Sunday 23 February 2014

Why we write books


ANANYA VAJPEYI in the hindu


Who becomes a scholar in order to insult and injure others? It is the bigots, propagandists, trolls and fundamentalists of the world who trade in insult and injury

Penguin India’s decision to withdraw Wendy Doniger’s book, The Hindus: An Alternative History, from publication — as a result of legal and possibly extralegal pressure from a right-wing organisation — has thrown up a series of questions in the public sphere. These include questions around the ethics of corporate action and the limits of corporate responsibility in supporting and protecting authors; the prevalence of two sets of laws in India — those governing freedom of expression and those governing insult and injury to groups defined around different vectors of identity, including religion and caste — and how these laws might constrain or override one another; and looming questions about the kinds of effects that a neo-nationalist and majoritarian political regime is likely to have on the spectrum of civil liberties and citizens’ rights in the coming months.
Together with five senior historians and Indologists of repute, I co-authored a public petition to our Parliamentarians and the Law Minister about the Doniger issue — (“Signing for freedom,” Comment page, The Hindu, February 15, 2014). Within a week of being up on the website Change.org, this petition garnered nearly 3,500 signatures worldwide. Whatever the actions of the book’s publisher, and whatever our judgment of those actions, I believe that a public conversation leading up to the review and reform of colonial-era laws dealing with hate speech and the incitement of communal passions is absolutely vital to expanding and strengthening freedom of expression in democratic India. But I write today as a scholar and an author, rather than as an expert on the law, or as an advocate of legal reform.
Section 295(A) of the Indian Penal Code, when pressed into service in a dispute of the kind involving Penguin India and the Shiksha Bachao Andolan Samiti, requires that the plaintiffs prove malicious intent — the intention to hurt and slander a community — on the part of the author. (It was not in fact pressed into service beyond a point in this particular case because the parties settled out of court, so let us not say this case but rather this type of case.) As a historian, I would like to examine this business of authorial intention more closely. When reframed as a problem of deciphering intent, the question really becomes: Why did the author write this book? (The implied answer being: In order to injure a given community, as assumption that, per IPC 295(A), the plaintiff must then prove by providing a corresponding interpretation of the text.) But if prima facie we reject this notion, that the author wrote with the intention of causing harm, then we must answer the next logical question: Why did the author write the book? More broadly, as scholars, why do we write?

== Supplied material ==
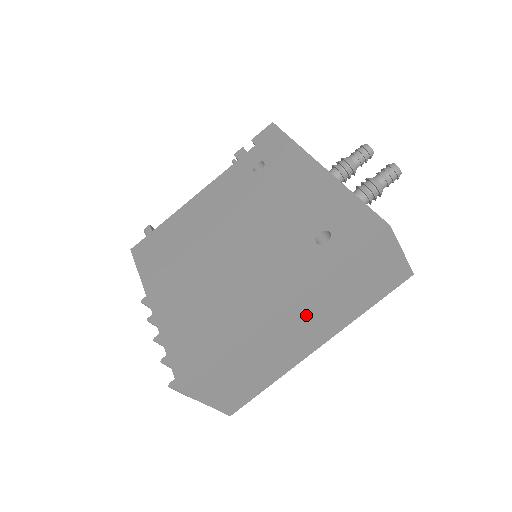
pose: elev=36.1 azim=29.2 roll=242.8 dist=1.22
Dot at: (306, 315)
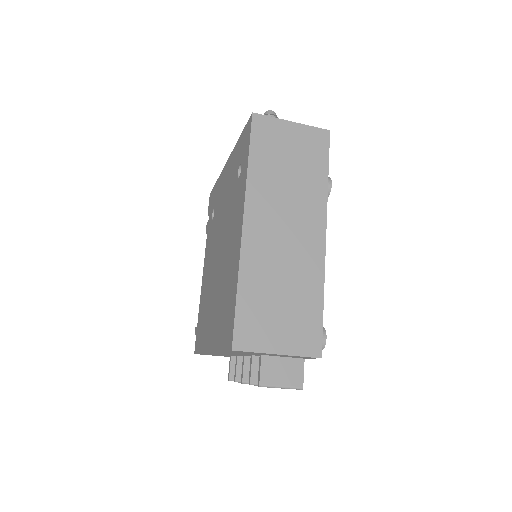
Dot at: (271, 216)
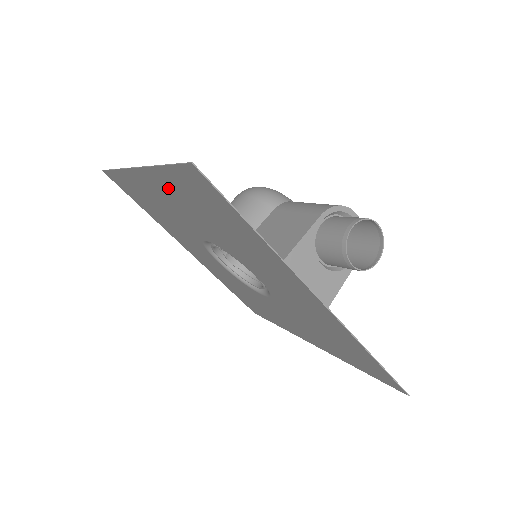
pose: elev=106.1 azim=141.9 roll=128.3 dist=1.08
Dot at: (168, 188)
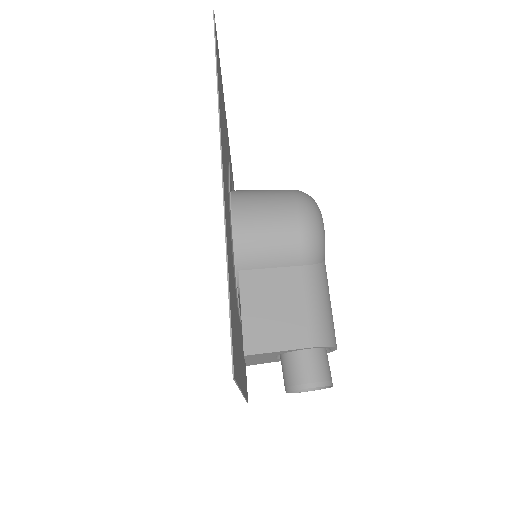
Dot at: occluded
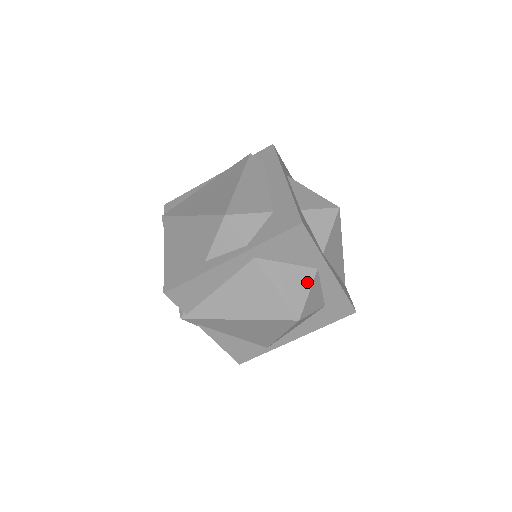
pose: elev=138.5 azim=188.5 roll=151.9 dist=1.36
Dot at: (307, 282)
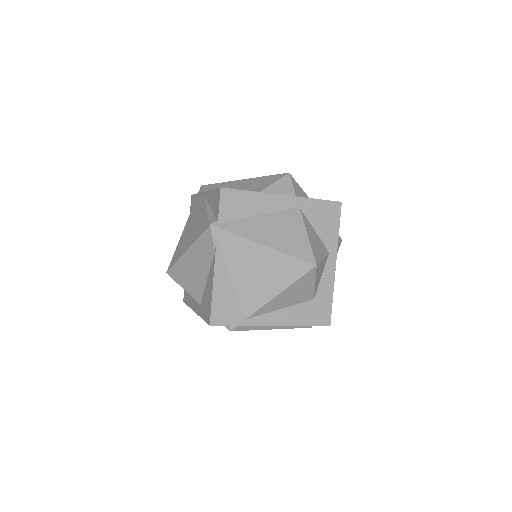
Dot at: (323, 252)
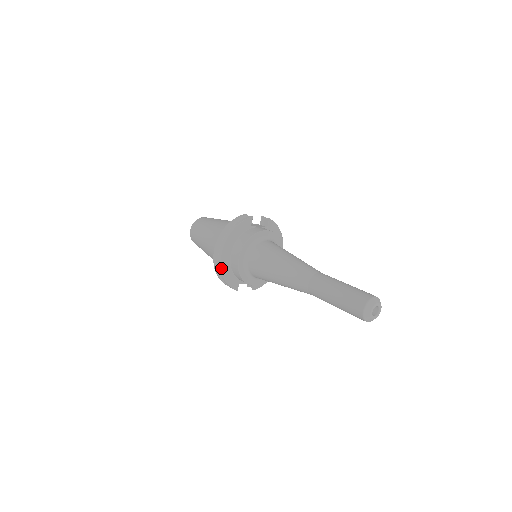
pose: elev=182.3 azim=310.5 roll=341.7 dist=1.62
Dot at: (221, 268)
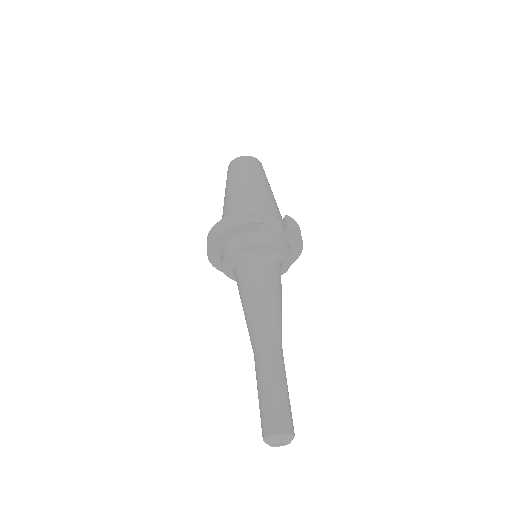
Dot at: (208, 254)
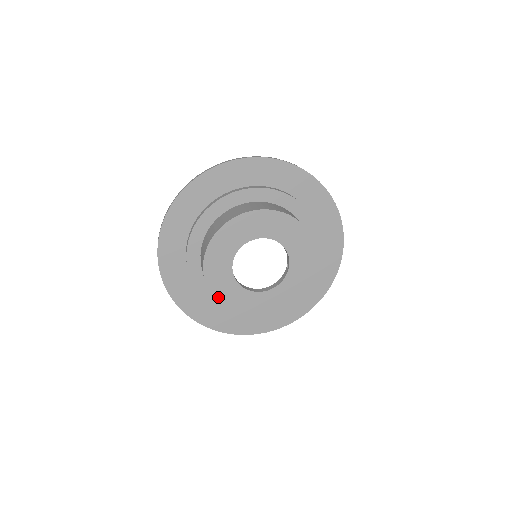
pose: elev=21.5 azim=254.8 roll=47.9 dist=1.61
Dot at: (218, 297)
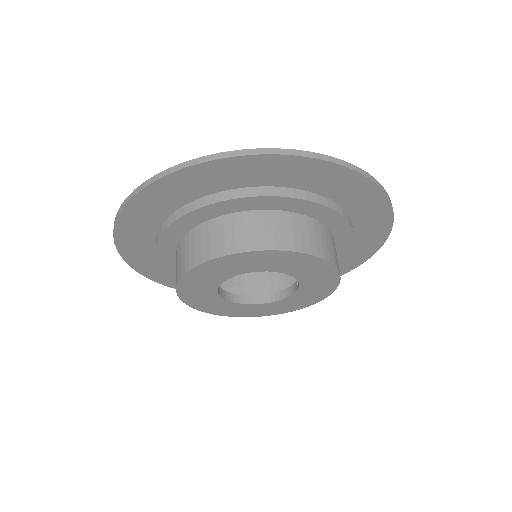
Dot at: (206, 310)
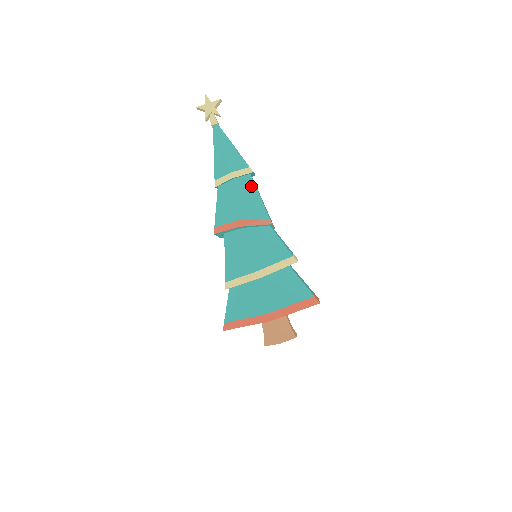
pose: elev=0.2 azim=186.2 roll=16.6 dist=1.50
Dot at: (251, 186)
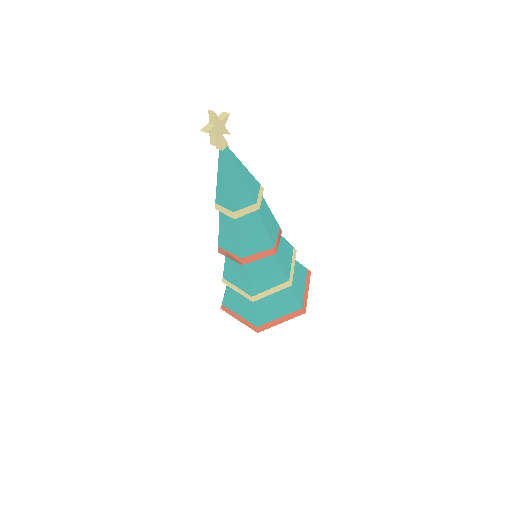
Dot at: (264, 204)
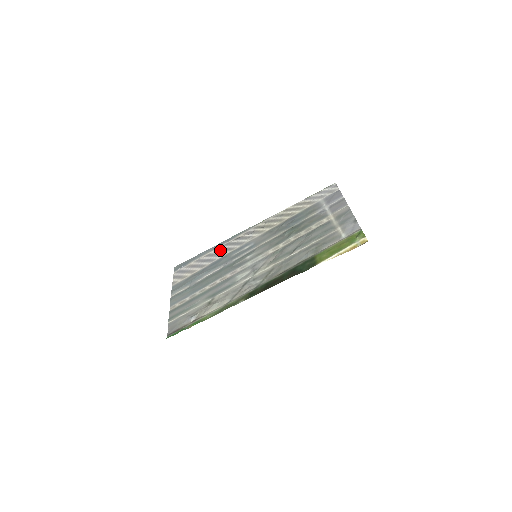
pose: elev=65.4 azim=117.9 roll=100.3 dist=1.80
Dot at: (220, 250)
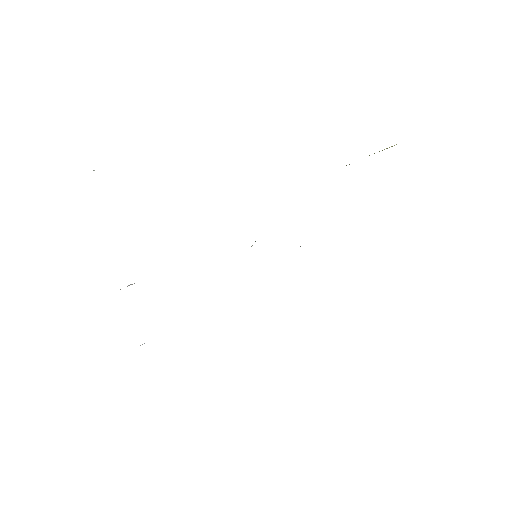
Dot at: occluded
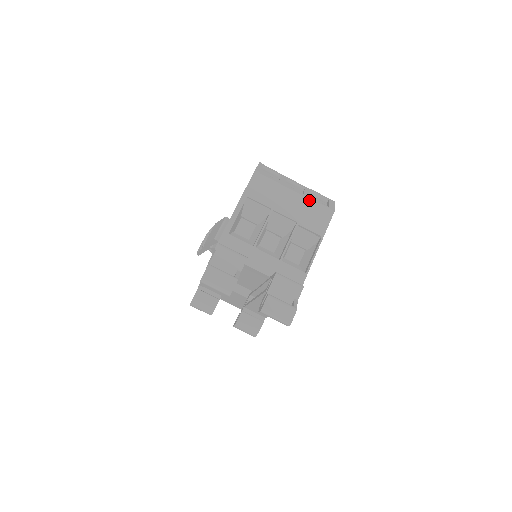
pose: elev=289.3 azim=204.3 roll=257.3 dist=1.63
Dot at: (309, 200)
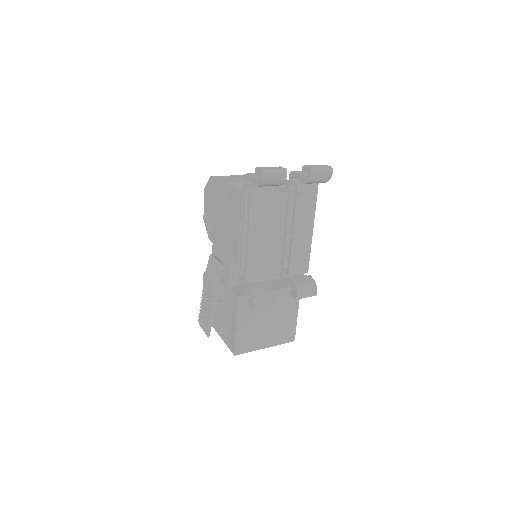
Dot at: occluded
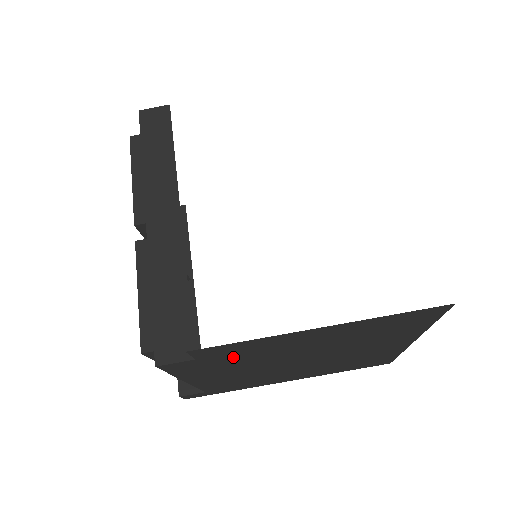
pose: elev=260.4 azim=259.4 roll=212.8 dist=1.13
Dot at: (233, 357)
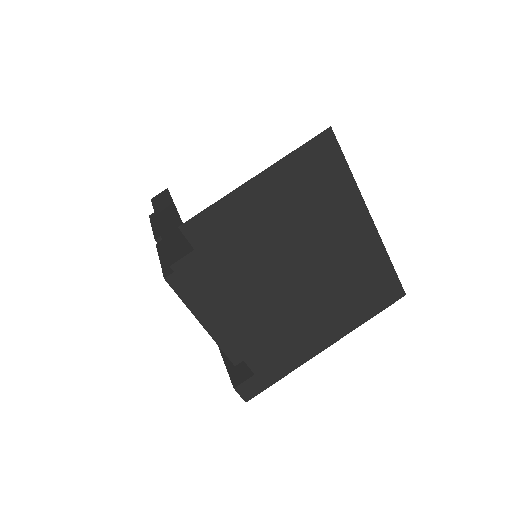
Dot at: (224, 248)
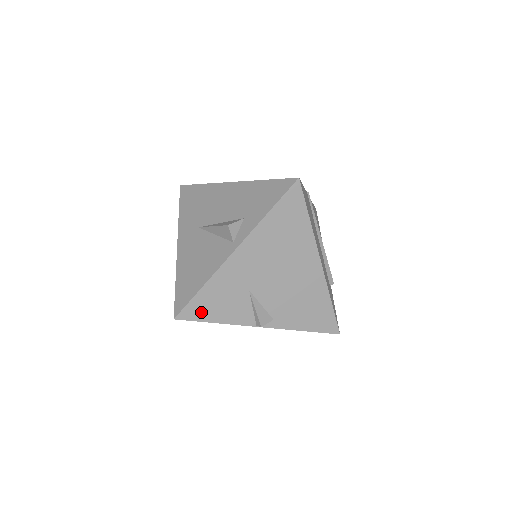
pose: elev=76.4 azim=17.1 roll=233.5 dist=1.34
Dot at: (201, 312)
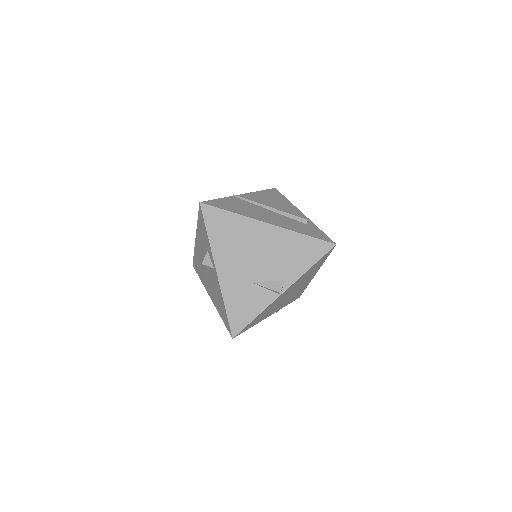
Dot at: (241, 320)
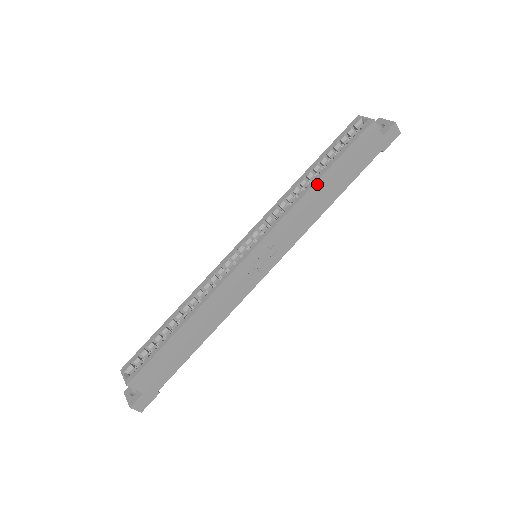
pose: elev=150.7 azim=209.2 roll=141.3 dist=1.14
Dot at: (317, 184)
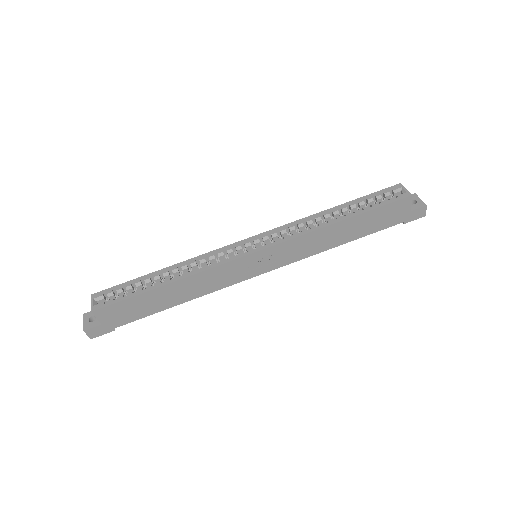
Dot at: (339, 224)
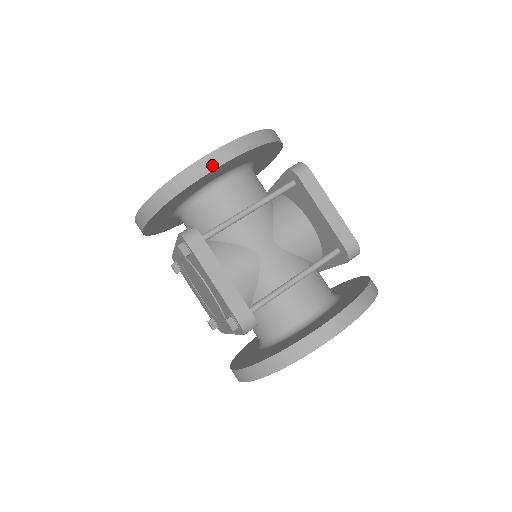
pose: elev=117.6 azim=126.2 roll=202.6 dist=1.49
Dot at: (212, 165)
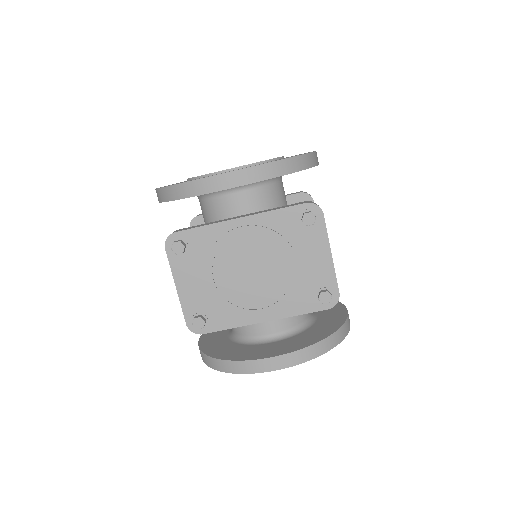
Dot at: occluded
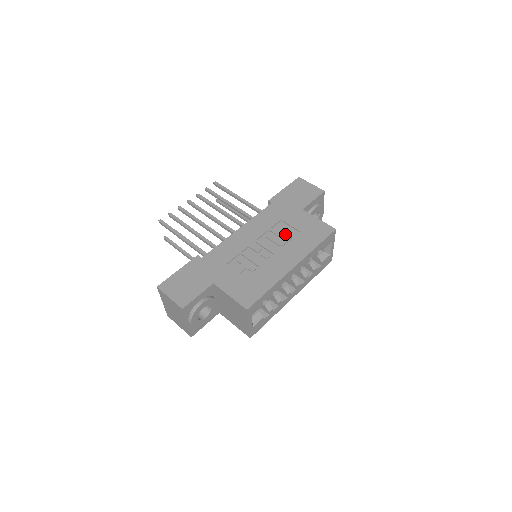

== Problem set ==
a: Update the entries in the stretch from the line containing "pose: elev=289.3 azim=204.3" through the end of the entries, replacing "dist" with "distance" and leaving everything else unchanged. Leave the pictures out of your answer.
b: Take the essay on why scholars write books further, continuing from its last sentence.

== Outputs for the tasks ==
a:
pose: elev=289.3 azim=204.3 roll=257.3 distance=1.63
Dot at: (309, 200)
Dot at: occluded
pose: elev=260.4 azim=259.4 roll=212.8 distance=1.13
Dot at: (233, 357)
Dot at: (224, 248)
pose: elev=76.4 azim=17.1 roll=233.5 distance=1.34
Dot at: (201, 312)
Dot at: (241, 320)
pose: elev=150.7 azim=209.2 roll=141.3 distance=1.14
Dot at: (317, 184)
Dot at: (339, 224)
pose: elev=117.6 azim=126.2 roll=202.6 distance=1.49
Dot at: (212, 165)
Dot at: occluded

b:
A scholar’s journey

Writing is a deeply solitary and, at the same time, radically intersubjective exercise. One writes to engage with ideas, with language and with texts, but one writes also to communicate the outcome of that engagement to others. Most human beings think about things; writers take the further step of arranging those thoughts to convey them to a readership. A scholar’s labour is immense. One undergoes long and rigorous training; one tolerates poverty and material hardships; and one faces the very real prospect of never getting a big audience. One deals with the indifference, ignorance, contempt, misunderstanding, ridicule or sometimes outright hostility of others towards one’s work. Scholarship requires a belief in the meaningfulness of the human condition, a moral commitment to the idea of human flourishing, a desire to share in, understand and, if possible, alleviate the suffering surrounding us. Often, a scholar’s life is also a teacher and researcher’s life, spent educating hundreds of young people over several decades (like Wendy Doniger), and exploring the immense archives of human knowledge available in the different civilizations of the world. One plumbs the depths of the past to imagine a better future. One learns unfamiliar languages in order to enter, imaginatively, cultural worlds that can be jarringly unfamiliar, sometimes close to incomprehensible. One attends closely to what people say and how they say it, to the complex ways in which words generate reference, implication, connotation, and in certain sublime moments, an intimation of truth. Like artists, scholars too can tell you about the joy that comes from solving an intellectual problem — the “Eureka!” moment when everything falls into place. The perfection of certain sentences after hours of struggle to arrange the words just so. The sudden opening of a vista in the mind where immense swathes of jumbled, disparate human experience fall into a pattern, like the undulations in a landscape seen from a great height.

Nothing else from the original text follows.